The end of the parlêtre
If we start from a simple psychoanalytic definition of barbarism, namely the domination of a real power over a symbolic one and the exclusion of alterity, we do not need to go to Israel, Armenia or Ukraine to see that it is everywhere, in us, in our streets and obviously on the Web.
However, seeing for the first time since the Holocaust hundreds of Jews (children, babies, women, grandparents) killed on the spot or piled into vans – there are no trains in this region – in order to be locked up and probably executed on another territory, could have brought everyone together to condemn the horror of undeniable terrorist acts. But the terror still shatters our ears as we hear some – and this is only the beginning – justifying and reclassifying the barbarity in question as acts of war or even resistance… The news broadcasters, for their part, are rubbing their hands to see their audience increase while the episodes in Ukraine were just starting to tire viewers.

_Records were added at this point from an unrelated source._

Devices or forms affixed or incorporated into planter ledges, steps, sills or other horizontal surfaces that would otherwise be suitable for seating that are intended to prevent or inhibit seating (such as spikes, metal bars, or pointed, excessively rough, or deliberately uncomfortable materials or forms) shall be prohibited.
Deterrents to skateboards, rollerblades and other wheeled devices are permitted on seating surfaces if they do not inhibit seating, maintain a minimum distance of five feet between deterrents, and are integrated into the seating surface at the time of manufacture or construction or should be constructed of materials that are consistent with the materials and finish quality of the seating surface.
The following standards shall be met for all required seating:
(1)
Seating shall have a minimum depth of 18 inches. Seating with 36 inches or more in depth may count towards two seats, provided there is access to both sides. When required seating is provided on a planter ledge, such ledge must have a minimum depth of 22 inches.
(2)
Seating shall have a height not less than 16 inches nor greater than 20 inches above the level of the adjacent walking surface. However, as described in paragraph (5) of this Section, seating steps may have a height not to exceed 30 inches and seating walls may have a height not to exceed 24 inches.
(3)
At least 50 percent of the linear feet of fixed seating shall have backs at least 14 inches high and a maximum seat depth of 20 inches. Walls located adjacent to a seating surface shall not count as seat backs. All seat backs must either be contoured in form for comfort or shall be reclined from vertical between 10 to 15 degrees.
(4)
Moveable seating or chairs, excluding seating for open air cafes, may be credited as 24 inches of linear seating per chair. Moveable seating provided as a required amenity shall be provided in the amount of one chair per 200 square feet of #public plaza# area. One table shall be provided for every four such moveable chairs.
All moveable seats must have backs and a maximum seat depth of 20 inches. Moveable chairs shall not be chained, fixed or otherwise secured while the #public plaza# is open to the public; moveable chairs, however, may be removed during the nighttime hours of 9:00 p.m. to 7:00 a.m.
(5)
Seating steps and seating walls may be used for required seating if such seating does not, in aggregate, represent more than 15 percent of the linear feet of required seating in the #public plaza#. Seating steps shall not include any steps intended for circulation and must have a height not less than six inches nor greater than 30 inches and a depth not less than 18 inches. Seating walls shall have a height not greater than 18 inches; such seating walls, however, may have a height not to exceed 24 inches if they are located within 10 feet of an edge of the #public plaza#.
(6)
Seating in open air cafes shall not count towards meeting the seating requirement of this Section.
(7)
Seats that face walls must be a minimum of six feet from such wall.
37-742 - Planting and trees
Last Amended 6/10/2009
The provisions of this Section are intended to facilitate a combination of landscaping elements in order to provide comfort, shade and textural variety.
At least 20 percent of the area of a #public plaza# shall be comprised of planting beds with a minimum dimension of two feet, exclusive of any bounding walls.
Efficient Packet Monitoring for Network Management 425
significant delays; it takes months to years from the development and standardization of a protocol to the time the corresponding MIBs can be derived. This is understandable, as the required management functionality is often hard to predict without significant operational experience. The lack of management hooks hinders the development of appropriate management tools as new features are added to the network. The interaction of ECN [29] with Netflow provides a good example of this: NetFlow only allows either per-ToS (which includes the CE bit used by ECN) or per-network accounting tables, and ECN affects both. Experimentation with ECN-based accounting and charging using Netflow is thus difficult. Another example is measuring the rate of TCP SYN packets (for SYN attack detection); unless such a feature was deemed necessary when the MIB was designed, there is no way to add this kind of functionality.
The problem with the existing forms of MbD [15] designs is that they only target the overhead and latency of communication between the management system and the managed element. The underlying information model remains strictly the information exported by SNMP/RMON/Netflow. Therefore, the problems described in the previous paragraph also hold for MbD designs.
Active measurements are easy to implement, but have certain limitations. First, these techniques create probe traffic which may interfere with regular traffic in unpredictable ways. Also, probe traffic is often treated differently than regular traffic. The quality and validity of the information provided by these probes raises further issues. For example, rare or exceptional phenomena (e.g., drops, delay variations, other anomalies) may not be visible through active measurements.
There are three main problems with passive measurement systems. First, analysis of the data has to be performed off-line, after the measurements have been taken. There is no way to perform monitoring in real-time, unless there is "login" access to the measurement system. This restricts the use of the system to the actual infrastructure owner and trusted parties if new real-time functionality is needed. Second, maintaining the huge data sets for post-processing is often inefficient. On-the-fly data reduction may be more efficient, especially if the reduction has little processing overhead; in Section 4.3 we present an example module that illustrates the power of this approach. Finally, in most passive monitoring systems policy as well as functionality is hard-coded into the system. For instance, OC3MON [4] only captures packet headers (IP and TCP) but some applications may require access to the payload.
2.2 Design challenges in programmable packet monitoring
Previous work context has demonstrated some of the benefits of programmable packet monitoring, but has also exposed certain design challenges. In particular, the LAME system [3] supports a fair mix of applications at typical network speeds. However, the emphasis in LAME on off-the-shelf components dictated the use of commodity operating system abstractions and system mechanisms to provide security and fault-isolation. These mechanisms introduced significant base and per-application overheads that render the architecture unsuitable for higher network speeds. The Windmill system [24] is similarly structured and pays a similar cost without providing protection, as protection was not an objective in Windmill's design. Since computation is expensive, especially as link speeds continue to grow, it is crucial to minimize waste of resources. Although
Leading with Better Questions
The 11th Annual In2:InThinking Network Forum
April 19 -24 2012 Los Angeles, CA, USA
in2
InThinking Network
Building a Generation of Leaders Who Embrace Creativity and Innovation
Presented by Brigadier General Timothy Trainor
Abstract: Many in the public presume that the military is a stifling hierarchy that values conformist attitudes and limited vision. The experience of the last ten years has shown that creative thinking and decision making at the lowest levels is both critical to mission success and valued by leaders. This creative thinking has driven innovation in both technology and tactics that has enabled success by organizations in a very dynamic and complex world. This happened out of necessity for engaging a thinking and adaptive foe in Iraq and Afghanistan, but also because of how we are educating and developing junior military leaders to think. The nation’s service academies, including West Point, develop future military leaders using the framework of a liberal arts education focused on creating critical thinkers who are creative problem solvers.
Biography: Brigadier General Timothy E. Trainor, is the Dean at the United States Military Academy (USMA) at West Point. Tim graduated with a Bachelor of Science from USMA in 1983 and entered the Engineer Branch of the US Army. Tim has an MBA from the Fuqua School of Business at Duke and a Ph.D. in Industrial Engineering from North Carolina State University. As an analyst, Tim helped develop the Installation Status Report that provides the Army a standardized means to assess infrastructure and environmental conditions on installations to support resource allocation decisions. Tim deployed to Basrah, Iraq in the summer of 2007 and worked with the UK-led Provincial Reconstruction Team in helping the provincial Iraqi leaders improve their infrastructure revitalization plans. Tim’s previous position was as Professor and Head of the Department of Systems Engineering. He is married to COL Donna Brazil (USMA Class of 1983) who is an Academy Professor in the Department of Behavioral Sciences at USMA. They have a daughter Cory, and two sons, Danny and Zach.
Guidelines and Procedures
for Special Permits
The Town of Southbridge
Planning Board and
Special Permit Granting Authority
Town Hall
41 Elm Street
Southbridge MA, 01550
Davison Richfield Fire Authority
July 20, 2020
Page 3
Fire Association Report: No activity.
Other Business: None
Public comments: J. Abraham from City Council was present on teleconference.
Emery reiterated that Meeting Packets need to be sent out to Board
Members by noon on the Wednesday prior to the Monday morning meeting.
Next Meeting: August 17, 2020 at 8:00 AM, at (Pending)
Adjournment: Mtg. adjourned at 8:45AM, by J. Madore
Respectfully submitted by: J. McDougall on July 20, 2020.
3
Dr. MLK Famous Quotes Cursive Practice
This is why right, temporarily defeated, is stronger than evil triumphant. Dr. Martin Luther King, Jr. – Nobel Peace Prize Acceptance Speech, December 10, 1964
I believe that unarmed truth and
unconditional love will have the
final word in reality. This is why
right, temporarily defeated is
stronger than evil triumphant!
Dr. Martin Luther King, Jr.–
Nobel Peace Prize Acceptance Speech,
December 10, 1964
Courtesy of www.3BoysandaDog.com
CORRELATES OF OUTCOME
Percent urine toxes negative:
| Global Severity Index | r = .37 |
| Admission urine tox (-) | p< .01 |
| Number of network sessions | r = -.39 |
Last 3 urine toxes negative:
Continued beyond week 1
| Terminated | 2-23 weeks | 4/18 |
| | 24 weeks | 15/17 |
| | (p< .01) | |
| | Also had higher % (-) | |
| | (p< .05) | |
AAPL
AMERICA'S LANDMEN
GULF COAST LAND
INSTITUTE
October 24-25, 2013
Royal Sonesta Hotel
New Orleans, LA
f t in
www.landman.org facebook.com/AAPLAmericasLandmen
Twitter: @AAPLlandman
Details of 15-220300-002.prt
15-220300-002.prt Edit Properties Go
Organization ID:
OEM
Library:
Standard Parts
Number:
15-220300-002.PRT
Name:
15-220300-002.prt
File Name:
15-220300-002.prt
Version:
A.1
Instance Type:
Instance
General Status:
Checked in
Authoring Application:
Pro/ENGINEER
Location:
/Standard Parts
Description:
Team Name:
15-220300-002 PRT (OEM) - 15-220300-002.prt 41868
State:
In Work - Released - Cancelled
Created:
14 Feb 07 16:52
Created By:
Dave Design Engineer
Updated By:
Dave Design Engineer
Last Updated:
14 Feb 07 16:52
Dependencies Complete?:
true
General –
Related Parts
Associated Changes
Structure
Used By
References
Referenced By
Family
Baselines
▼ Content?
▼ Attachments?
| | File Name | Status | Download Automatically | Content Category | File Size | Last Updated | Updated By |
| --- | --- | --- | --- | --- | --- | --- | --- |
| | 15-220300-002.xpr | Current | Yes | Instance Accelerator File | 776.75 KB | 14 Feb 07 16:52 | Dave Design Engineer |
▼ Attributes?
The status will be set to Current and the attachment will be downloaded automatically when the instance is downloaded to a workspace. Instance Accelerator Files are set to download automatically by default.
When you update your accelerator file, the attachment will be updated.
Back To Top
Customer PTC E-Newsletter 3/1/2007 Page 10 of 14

If the Jews “had been kind, they would have disappeared a long time ago, we would no longer talk about them,” wrote Charles Melman in an editorial in 2002. But if this people steeped in history, who reminds us despite ourselves of the existence of the Father and the central role of the letter, became too kind to the point of disappearing, then perhaps no one would really speak anymore… Barbarism would have won and reduced to nothing our status as parlêtre (speaking-beings).
Psychoanalysts know the growing precariousness of this status in the face of the onslaught of men and machines alike. But who listens to them?